• [TASK PROMPT] Please repeat the lines below, exactly and only, from the one that holds "M1451,577L1558,556" through the one that holds "M400,1228L420,1235L496,1213".
........
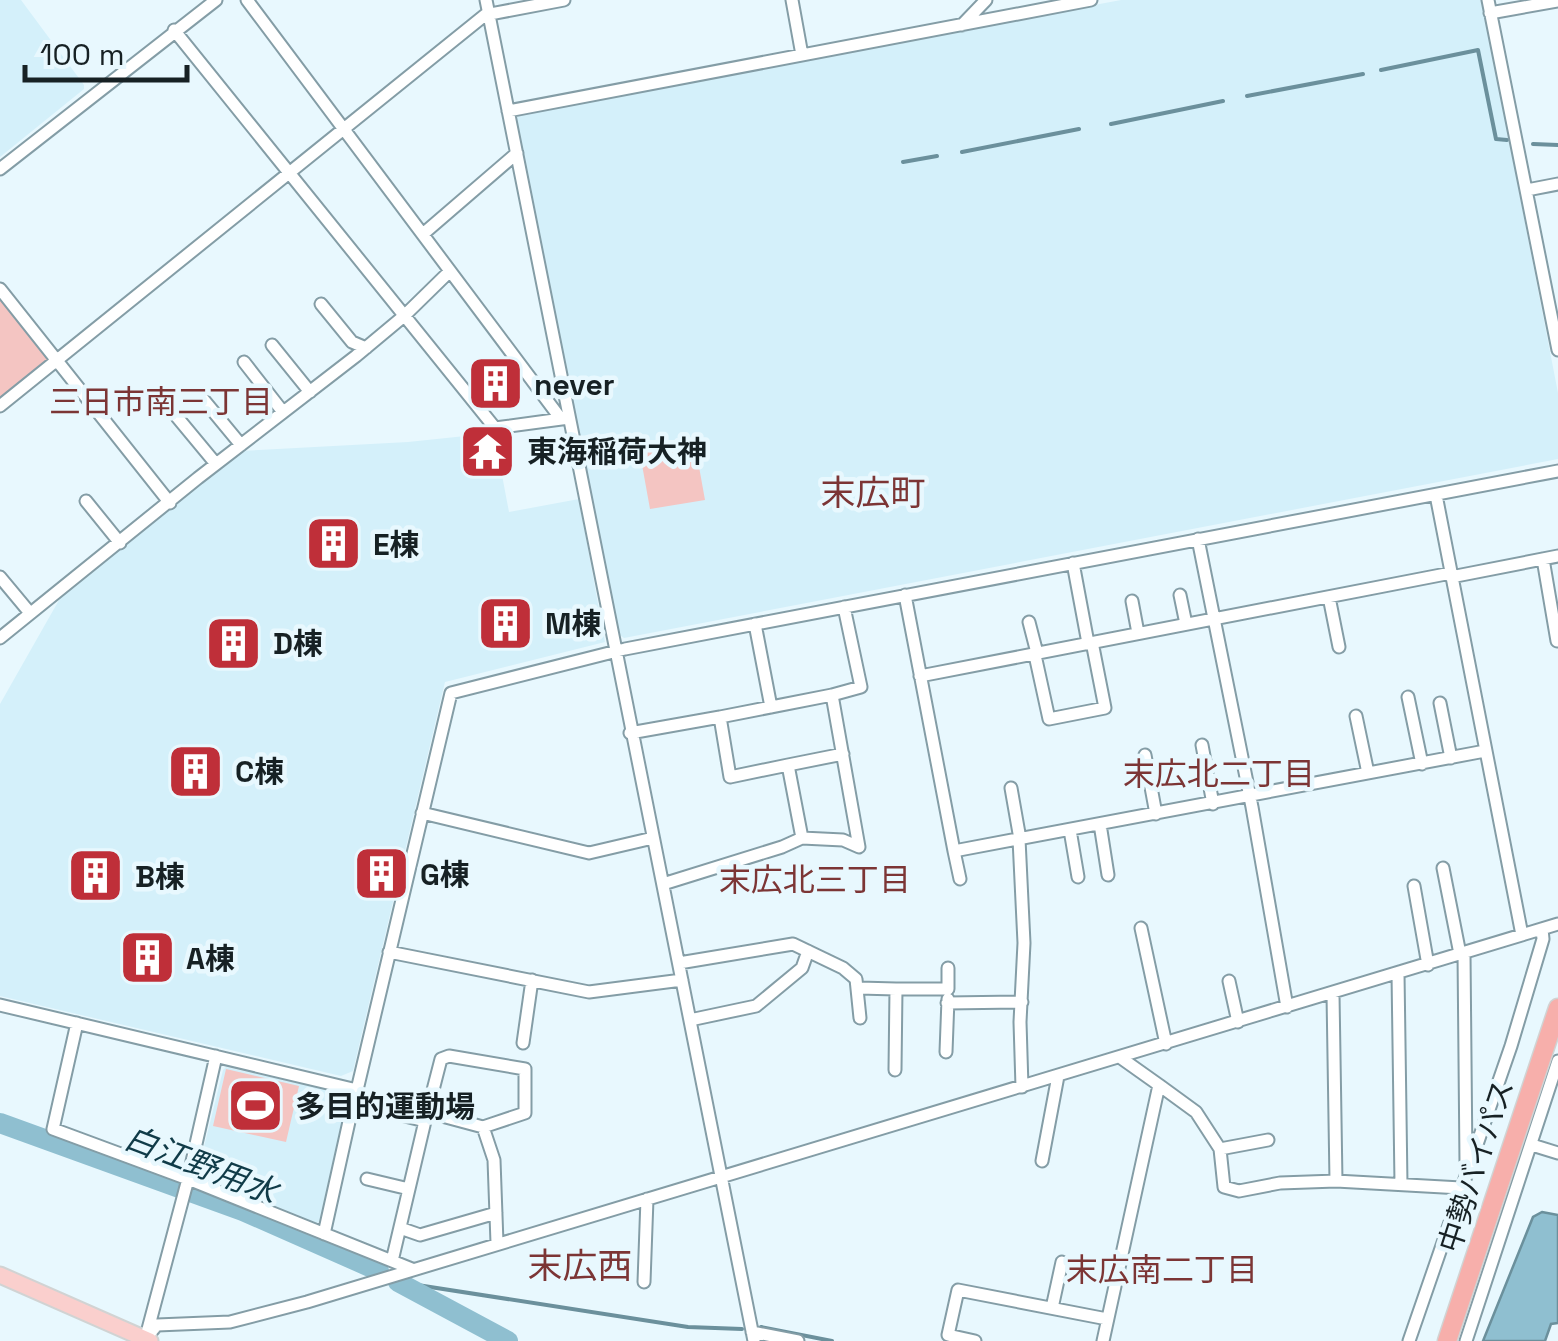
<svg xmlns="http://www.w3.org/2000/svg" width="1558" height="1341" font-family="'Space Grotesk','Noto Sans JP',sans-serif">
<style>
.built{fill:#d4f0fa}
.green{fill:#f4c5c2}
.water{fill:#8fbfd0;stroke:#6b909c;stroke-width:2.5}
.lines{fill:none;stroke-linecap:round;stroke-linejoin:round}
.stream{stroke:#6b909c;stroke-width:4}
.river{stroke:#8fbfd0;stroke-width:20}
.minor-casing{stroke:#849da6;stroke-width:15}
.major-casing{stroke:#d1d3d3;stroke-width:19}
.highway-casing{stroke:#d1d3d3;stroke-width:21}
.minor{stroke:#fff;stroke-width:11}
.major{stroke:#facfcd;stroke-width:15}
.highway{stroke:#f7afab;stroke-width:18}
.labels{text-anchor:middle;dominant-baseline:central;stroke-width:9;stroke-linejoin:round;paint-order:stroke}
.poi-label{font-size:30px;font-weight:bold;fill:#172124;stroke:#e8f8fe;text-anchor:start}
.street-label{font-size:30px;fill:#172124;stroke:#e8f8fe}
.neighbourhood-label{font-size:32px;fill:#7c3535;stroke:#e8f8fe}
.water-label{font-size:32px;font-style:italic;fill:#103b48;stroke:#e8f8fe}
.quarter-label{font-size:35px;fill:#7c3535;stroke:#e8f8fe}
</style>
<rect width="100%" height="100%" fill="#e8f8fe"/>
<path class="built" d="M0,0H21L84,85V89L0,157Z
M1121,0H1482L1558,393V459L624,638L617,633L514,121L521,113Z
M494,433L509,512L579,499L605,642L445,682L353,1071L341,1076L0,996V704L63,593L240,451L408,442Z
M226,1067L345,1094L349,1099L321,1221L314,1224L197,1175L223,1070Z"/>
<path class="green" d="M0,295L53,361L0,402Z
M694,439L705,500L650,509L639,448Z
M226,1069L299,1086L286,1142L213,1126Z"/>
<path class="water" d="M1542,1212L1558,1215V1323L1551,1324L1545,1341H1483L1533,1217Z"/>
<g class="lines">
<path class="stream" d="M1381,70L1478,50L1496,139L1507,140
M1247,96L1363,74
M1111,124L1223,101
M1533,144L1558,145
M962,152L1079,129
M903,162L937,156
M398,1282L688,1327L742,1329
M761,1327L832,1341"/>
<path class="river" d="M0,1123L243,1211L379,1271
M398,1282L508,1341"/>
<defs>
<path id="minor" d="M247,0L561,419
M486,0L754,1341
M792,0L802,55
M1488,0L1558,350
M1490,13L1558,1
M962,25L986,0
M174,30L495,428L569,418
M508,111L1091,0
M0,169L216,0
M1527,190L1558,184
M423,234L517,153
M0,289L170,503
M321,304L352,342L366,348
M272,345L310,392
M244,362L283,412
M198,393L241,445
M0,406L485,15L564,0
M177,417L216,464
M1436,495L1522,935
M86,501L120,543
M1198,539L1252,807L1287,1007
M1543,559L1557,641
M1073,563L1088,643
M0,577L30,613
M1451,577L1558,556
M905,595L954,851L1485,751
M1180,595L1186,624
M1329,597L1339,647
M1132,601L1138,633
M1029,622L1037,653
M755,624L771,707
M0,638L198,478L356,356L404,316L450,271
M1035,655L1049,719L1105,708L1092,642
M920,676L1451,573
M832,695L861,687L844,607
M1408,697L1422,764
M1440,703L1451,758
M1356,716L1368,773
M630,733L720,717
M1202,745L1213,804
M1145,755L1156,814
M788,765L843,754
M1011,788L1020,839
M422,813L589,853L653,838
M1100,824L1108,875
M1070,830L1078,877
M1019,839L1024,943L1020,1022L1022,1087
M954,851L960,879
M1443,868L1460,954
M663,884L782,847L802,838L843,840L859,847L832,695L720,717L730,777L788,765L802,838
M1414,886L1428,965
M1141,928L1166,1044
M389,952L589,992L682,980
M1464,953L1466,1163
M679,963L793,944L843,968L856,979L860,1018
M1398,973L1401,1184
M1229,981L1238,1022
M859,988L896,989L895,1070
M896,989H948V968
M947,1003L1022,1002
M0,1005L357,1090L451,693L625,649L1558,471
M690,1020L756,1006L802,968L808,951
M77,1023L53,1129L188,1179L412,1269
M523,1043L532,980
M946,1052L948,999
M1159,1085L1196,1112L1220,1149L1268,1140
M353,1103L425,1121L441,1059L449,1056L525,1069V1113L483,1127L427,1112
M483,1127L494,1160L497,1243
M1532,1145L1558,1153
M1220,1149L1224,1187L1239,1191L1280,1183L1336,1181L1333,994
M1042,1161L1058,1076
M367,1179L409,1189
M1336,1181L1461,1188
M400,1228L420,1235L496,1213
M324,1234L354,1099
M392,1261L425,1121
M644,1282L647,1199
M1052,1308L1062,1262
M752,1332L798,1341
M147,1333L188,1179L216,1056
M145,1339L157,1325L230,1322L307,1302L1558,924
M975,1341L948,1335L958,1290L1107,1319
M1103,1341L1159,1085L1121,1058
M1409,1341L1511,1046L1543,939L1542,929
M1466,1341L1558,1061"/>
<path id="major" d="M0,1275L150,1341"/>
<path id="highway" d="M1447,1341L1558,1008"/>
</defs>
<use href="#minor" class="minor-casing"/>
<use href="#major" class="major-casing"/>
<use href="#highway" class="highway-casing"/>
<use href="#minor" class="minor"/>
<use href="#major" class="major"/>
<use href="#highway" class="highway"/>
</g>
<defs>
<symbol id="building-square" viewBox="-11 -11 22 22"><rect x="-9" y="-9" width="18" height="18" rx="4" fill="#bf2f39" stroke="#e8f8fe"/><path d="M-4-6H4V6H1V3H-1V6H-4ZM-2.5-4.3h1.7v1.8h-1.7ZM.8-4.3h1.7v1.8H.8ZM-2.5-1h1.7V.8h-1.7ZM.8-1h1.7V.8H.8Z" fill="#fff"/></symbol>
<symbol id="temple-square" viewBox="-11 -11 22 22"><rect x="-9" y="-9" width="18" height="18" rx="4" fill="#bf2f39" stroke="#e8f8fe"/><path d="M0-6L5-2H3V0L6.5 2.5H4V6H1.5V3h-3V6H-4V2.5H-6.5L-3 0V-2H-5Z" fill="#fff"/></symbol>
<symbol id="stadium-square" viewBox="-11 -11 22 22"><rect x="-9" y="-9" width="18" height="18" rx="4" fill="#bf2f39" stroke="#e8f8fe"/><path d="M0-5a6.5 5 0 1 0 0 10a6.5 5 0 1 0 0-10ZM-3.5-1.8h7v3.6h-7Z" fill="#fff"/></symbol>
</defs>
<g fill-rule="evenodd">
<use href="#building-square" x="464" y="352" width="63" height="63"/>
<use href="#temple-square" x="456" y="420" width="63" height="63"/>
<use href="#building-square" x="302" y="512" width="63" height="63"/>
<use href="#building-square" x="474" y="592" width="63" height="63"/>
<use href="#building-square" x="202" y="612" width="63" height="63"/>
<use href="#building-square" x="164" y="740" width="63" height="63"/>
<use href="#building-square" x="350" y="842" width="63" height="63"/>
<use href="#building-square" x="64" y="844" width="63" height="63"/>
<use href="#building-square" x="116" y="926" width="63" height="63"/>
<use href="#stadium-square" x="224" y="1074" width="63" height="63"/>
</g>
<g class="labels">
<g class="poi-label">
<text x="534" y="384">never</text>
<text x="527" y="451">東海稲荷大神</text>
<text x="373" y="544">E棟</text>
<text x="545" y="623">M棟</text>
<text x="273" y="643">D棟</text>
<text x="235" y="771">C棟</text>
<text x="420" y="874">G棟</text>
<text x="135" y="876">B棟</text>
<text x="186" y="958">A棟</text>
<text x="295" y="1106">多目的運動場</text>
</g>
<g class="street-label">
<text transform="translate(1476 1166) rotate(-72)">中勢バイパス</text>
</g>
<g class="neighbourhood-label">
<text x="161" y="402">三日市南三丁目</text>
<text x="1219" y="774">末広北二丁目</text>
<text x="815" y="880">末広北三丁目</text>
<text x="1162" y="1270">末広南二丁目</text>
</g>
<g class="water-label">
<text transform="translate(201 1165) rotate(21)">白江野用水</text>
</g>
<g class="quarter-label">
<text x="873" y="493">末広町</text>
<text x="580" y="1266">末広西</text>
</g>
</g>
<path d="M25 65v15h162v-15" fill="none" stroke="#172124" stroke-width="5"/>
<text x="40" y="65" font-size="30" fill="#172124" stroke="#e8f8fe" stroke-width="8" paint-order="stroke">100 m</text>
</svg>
........
• [WRITTEN REPLY]
M1451,577L1558,556
M905,595L954,851L1485,751
M1180,595L1186,624
M1329,597L1339,647
M1132,601L1138,633
M1029,622L1037,653
M755,624L771,707
M0,638L198,478L356,356L404,316L450,271
M1035,655L1049,719L1105,708L1092,642
M920,676L1451,573
M832,695L861,687L844,607
M1408,697L1422,764
M1440,703L1451,758
M1356,716L1368,773
M630,733L720,717
M1202,745L1213,804
M1145,755L1156,814
M788,765L843,754
M1011,788L1020,839
M422,813L589,853L653,838
M1100,824L1108,875
M1070,830L1078,877
M1019,839L1024,943L1020,1022L1022,1087
M954,851L960,879
M1443,868L1460,954
M663,884L782,847L802,838L843,840L859,847L832,695L720,717L730,777L788,765L802,838
M1414,886L1428,965
M1141,928L1166,1044
M389,952L589,992L682,980
M1464,953L1466,1163
M679,963L793,944L843,968L856,979L860,1018
M1398,973L1401,1184
M1229,981L1238,1022
M859,988L896,989L895,1070
M896,989H948V968
M947,1003L1022,1002
M0,1005L357,1090L451,693L625,649L1558,471
M690,1020L756,1006L802,968L808,951
M77,1023L53,1129L188,1179L412,1269
M523,1043L532,980
M946,1052L948,999
M1159,1085L1196,1112L1220,1149L1268,1140
M353,1103L425,1121L441,1059L449,1056L525,1069V1113L483,1127L427,1112
M483,1127L494,1160L497,1243
M1532,1145L1558,1153
M1220,1149L1224,1187L1239,1191L1280,1183L1336,1181L1333,994
M1042,1161L1058,1076
M367,1179L409,1189
M1336,1181L1461,1188
M400,1228L420,1235L496,1213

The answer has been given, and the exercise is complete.